October 17, 2017

Silicon Valley's Morning After






"The worm has turned.”

So said an NYU professor in a recent New York Times article, speaking about the sudden reversal that's taken place over the past few months in the public image of Silicon Valley. Once seen as the coolest guys in the room, as well as the richest, the tech wizards driving the digital revolution—the hoodie-wearing hipsters at Facebook, Google, Twitter, Amazon and Apple in particular—are now being blamed for a host of social, cultural, psychological, political, and economic problems, from the erosion of our attention spans to the election of Donald Trump.

The denunciations have a consistent, hostile theme: we were suckers to ever believe that Silicon Valley companies have our best interests at heart, as their CEOs frequently claim they do, and now we're paying the price.

Structured pose outputs:
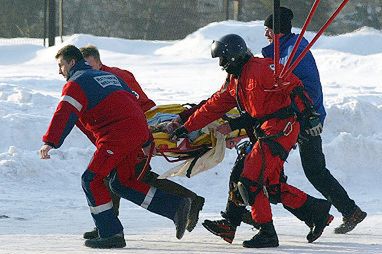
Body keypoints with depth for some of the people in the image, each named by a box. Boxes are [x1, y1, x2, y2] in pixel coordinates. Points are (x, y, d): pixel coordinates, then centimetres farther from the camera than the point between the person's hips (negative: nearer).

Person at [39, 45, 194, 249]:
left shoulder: (76, 84, 2)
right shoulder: (108, 77, 30)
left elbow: (65, 114, -16)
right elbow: (135, 103, 31)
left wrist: (50, 142, -27)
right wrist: (146, 142, 35)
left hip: (117, 136, -9)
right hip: (139, 130, 9)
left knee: (92, 180, -4)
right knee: (122, 182, 18)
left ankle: (111, 234, -8)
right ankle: (176, 205, 13)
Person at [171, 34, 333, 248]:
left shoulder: (260, 68, -13)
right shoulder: (234, 81, 17)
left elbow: (291, 84, -16)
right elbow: (214, 106, 22)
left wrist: (305, 110, -20)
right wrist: (187, 127, 20)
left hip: (281, 127, -10)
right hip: (265, 132, 10)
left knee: (252, 181, -12)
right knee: (271, 186, 10)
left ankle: (267, 234, -9)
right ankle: (317, 210, 17)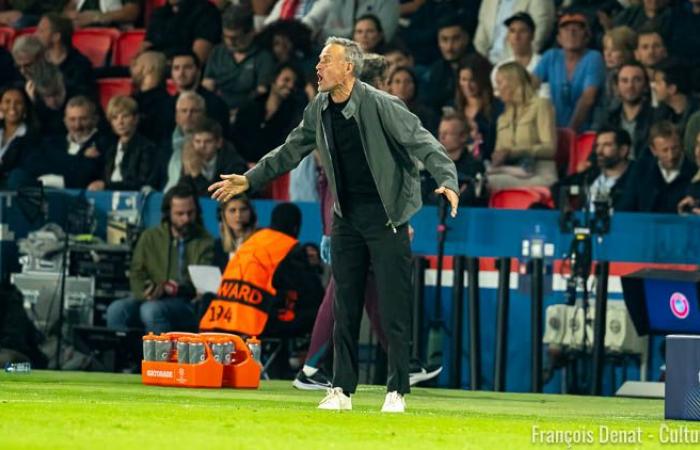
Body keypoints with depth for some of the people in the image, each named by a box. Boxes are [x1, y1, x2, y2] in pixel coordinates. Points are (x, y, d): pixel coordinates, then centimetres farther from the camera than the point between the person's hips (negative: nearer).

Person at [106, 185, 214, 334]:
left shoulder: (205, 242, 7)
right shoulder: (150, 237, 18)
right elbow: (137, 274, 13)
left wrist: (167, 289, -18)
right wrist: (147, 292, -11)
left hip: (188, 304, -4)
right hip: (150, 300, 4)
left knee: (151, 310, -35)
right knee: (116, 310, -26)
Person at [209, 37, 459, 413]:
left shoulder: (381, 106, -15)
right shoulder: (319, 110, 5)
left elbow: (424, 143, -20)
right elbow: (291, 151, 18)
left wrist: (447, 180, -36)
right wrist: (250, 180, 19)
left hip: (387, 216, -6)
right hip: (347, 216, 6)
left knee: (393, 308, -4)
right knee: (345, 308, 6)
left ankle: (396, 392, 2)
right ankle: (342, 390, 12)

= Using the information =
[1] Answer these from the Silicon Valley article:
(a) Who said "The worm has turned," and in what publication?
(b) Which five companies does the article name?
(c) What do the CEOs of Silicon Valley companies frequently claim, according to the article?
[2] Repeat word for word the stretch of the Silicon Valley article from "Silicon Valley's Morning" through "paying the price.".
The data has nothing to do with what comes next.

= Answers =
[1]
(a) An NYU professor, in a recent New York Times article.
(b) Facebook, Google, Twitter, Amazon and Apple.
(c) That their companies have our best interests at heart.

[2]
Silicon Valley's Morning After






"The worm has turned.”

So said an NYU professor in a recent New York Times article, speaking about the sudden reversal that's taken place over the past few months in the public image of Silicon Valley. Once seen as the coolest guys in the room, as well as the richest, the tech wizards driving the digital revolution—the hoodie-wearing hipsters at Facebook, Google, Twitter, Amazon and Apple in particular—are now being blamed for a host of social, cultural, psychological, political, and economic problems, from the erosion of our attention spans to the election of Donald Trump.

The denunciations have a consistent, hostile theme: we were suckers to ever believe that Silicon Valley companies have our best interests at heart, as their CEOs frequently claim they do, and now we're paying the price.